Despite the election, you should still respond to consultations

You can still make a difference by responding: here’s how.

What's happening to open government consultations

Here’s how

When the general election was called on 22nd May, bringing an end to the current government, there were several open consultations on important issues such as schools guidance, single-sex service provision and amending the NHS Constitution. 

It is still worth responding to these consultations. All those listed below, except one, are part of a process which should be picked up by the civil servants in the relevant departments. Civil servants will analyse and summarise them for whoever takes over as their minister, and whichever party (or parties) forms the next government.

The sole exception is the call for input on incorrect guidance on single-sex spaces, which came from the outgoing Secretary of State for Women and Equalities, Kemi Badenoch. This closes on 26th June, and what happens after that depends on the incoming ministers and whether civil servants in the Government Equalities Office pick it up or let it drop. We believe it is still worth sending examples, so that there is a strong evidence base that shows the extent of the problems and the need for clarification. 

Knowing that these consultations have run, we and others can call for them to be analysed, for the results to be released, and for changes to be made. We can seek to ensure that they are not set aside or dropped altogether, no matter who runs the relevant department. 

Five open consultations you can respond to

1. Safeguarding children in schools and colleges – Department for Education

Deadline: Thursday 20th June

This seeks views from safeguarding and education professionals to update the statutory Keeping children safe in education (KCSIE) safeguarding resource for schools and professionals. 

Some technical updates have already been made for September 2024, including removing a section on transgender identities which Stonewall claimed to have lobbied for some time ago. Consultation responses will help to shape an updated document for 2025.

Safeguarding children in schools and colleges

2. NHS Constitution: 10-year review – Department for Health and Social Care

Deadline: Tuesday 25th June 2024

The NHS Constitution (for England only) must be reviewed every 10 years and the public consulted. These changes are about strengthening single-sex rights and provisions. 

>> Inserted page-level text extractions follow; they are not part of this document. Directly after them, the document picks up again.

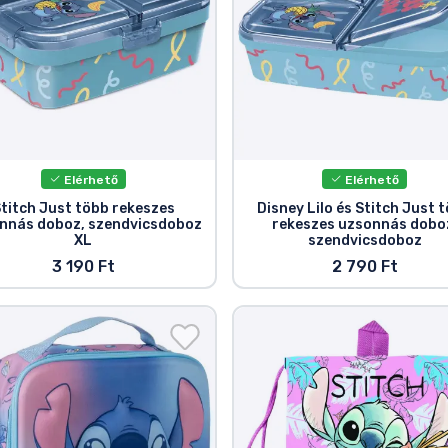
Elérhető
Elérhető
titch Just több rekeszes
Disney Lilo és Stitch Just 
nnás doboz, szendvicsdoboz
rekeszes uzsonnás dobo
XL
szendvicsdoboz
3 190 Ft
2 790 Ft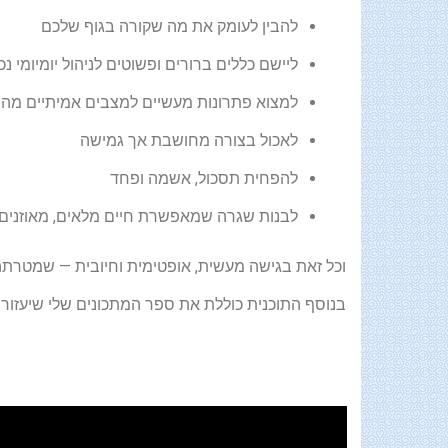
להבין לעומק את מה שקורה בגוף שלכם
ליישם כללים ברורים ופשוטים לניהול יומיומי נכו
למצוא פתרונות מעשיים למצבים אמיתיים מהח
לאכול בצורה מחושבת אך גמישה
להפחית תסכול, אשמה ופחד
לבנות שגרה שמאפשרת חיים מלאים, מאוזנים
וכל זאת בגישה מעשית, אופטימית וחיובית — שמטרתה ל
בנוסף התוכנית כוללת את ספר המתכונים שלי שיעזור ל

The consultation asks whether you agree or disagree on inserting a series of paragraphs to the constitution. These concern requests for intimate same-sex care and same-sex sleeping arrangements on hospital admission. 

NHS Constitution review

3. Incorrect guidance on single-sex spaces and gender self-identification – Equality Hub and Kemi Badenoch MP

Deadline: Wednesday 26th June 2024

The Minister for Women and Equalities is seeking examples of policy or guidance in which public bodies – or organisations that advise public and private organisations – wrongly suggest that people have a legal right to access single-sex spaces and services according to their self-identified gender. 

This call for input covers guidance that applies to England, Scotland or Wales, as well as guidance for all of the UK.

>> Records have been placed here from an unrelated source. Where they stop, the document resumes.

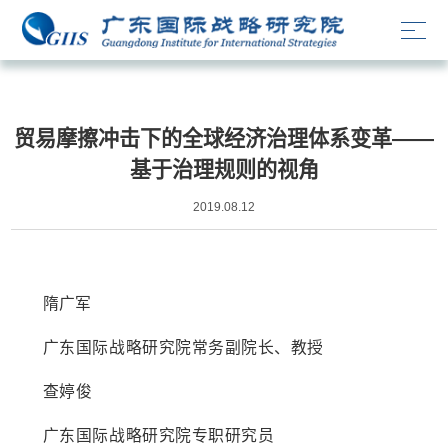
学术论文
贸易摩擦冲击下的全球经济治理体系变革——
基于治理规则的视角
2019.08.12
隋广军
广东国际战略研究院常务副院长、教授
查婷俊
广东国际战略研究院专职研究员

Evidence of bad guidance – and Sex Matters’ advice on how to respond

4. Review of data, statistics and research on sex and gender, led by Professor Alice Sullivan at UCL.

Deadline: extended to Monday 1st July 2024

This looks at current data collection on sex and gender in the UK, requesting examples of flawed data collection on sex or gender identity. It also asks about barriers to research. You can respond to one part or both. Submissions from individuals are welcome.

Data research

5. Review of the RSHE statutory guidance – Department for Education

Deadline: Thursday 11th July 2024

This is an online survey to which individuals and organisations can respond. The draft guidance on Relationships, Sex and Health Education (RSHE) says that gender identity should not be taught and that under-18s must not be treated as the opposite sex (the threshold of 18 is because that is when a gender-recognition certificate may be obtained). The proposed guidance follows an expert review conducted in 2023.

Review of RHSE guidance

What next for schools guidance?

Draft guidance on gender-questioning children in schools

What about the consultation that closed in March concerning the draft guidance for schools and colleges on gender-questioning children? The results have not yet been published. As with the consultations that are still open, the next government will be expected to decide what to do with the draft guidance in light of the responses received. Schools have been calling for clearer guidance, but there is no telling how much the current draft may change, either in response to the consultation or because of a change of government. Concerned campaign groups will need to maintain pressure to ensure good guidance is finalised and published.